PROBLÈMES À RÉSOUDRE
a. Répondez aux questions suivantes à partir de l'extrait choisi.
(i) À qui le titre est-il emprunté ?
(ii) Quels pays Slabbert cite-t-il en exemple ?
(iii) Quelle décision formelle l'Espagne a-t-elle prise ?
b. Actualisez le passage de l'extrait choisi qui commence par les mots "This editorial note" et se termine par "Truth and Reconciliation.", en remplaçant "framework" par "context".

EXTRAIT CHOISI
┌──

VERITE SANS RECONCILIATION ? RECONCILIATION SANS VERITE ?!

Abstract: 

This editorial note tries to provide the framework within which different analyses and reflections of this edition will be better understood. It points out the ethical and political dimensions of this framework and highlights them as the two major aspects underpinning the issue of Truth and Reconciliation.

Ce titre qui pourrait paraître étonnant sinon décevant pour certains est un emprunt de Frederik Van Zyl Slabbert (2000) qui réfléchissait sur le processus de Vérité - Réconciliation en Afrique du Sud postapartheid.  En effet, avant d’écrire cet éditorial, je me suis proposé de lire un certain nombre de textes et d’œuvres sur Vérité-Réconciliation pour m’imbiber de cette réalité sociale de portée politique.   Aujourd’hui il passe comme un dogme que les sociétés post-conflit ne peuvent se réconcilier durablement que si la vérité qui (a) fait mal est déterrée et étalée au grand jour. Il faut le dire sans circonlocution, le couple vérité- réconciliation ne va pas de soi. Je veux dire qu’il faut s’interroger et interroger même le lien entre la vérité et la réconciliation. La vérité est-elle le lieu de la réconciliation ? Dans quelle mesure ? Ne peut-on pas avoir la réconcilier sans vérité ? Slabbert (2000 :70) qui n’a pas manqué de se poser des questions similaires a cité les exemples de l’Espagne et du Chili. L’Espagne a pris une décision formelle de ne pas parler du passé. Pourtant ce pays n’est pas moins réconcilié. Le Chili a pris une décision pas moins similaire en offrant une amnistie générale sans rendre compte des faits du passé. Est-elle plus réconciliée ?

└──

MATÉRIEL FOURNI

┌──

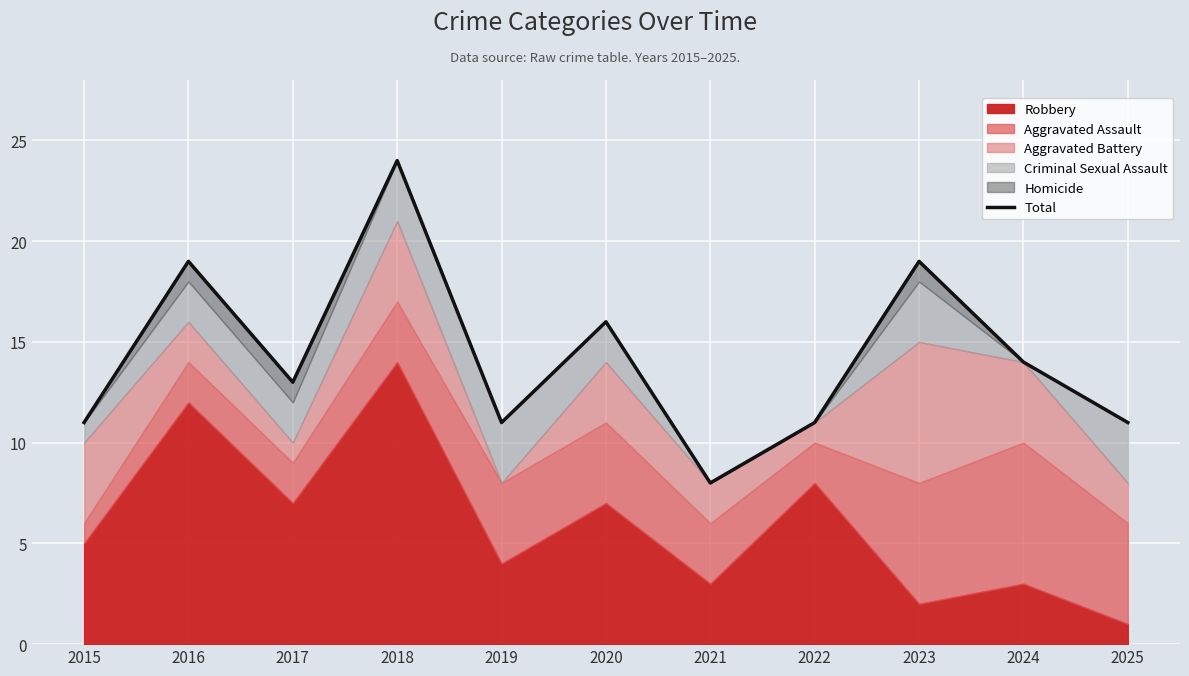

The value at 2015 is 3. True or false?

False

└──

RÉSULTATS PAR TÂCHE
a.
(i) À Frederik Van Zyl Slabbert (2000).
(ii) L'Espagne et le Chili.
(iii) Celle de ne pas parler du passé.

b.
This editorial note tries to provide the context within which different analyses and reflections of this edition will be better understood. It points out the ethical and political dimensions of this context and highlights them as the two major aspects underpinning the issue of Truth and Reconciliation.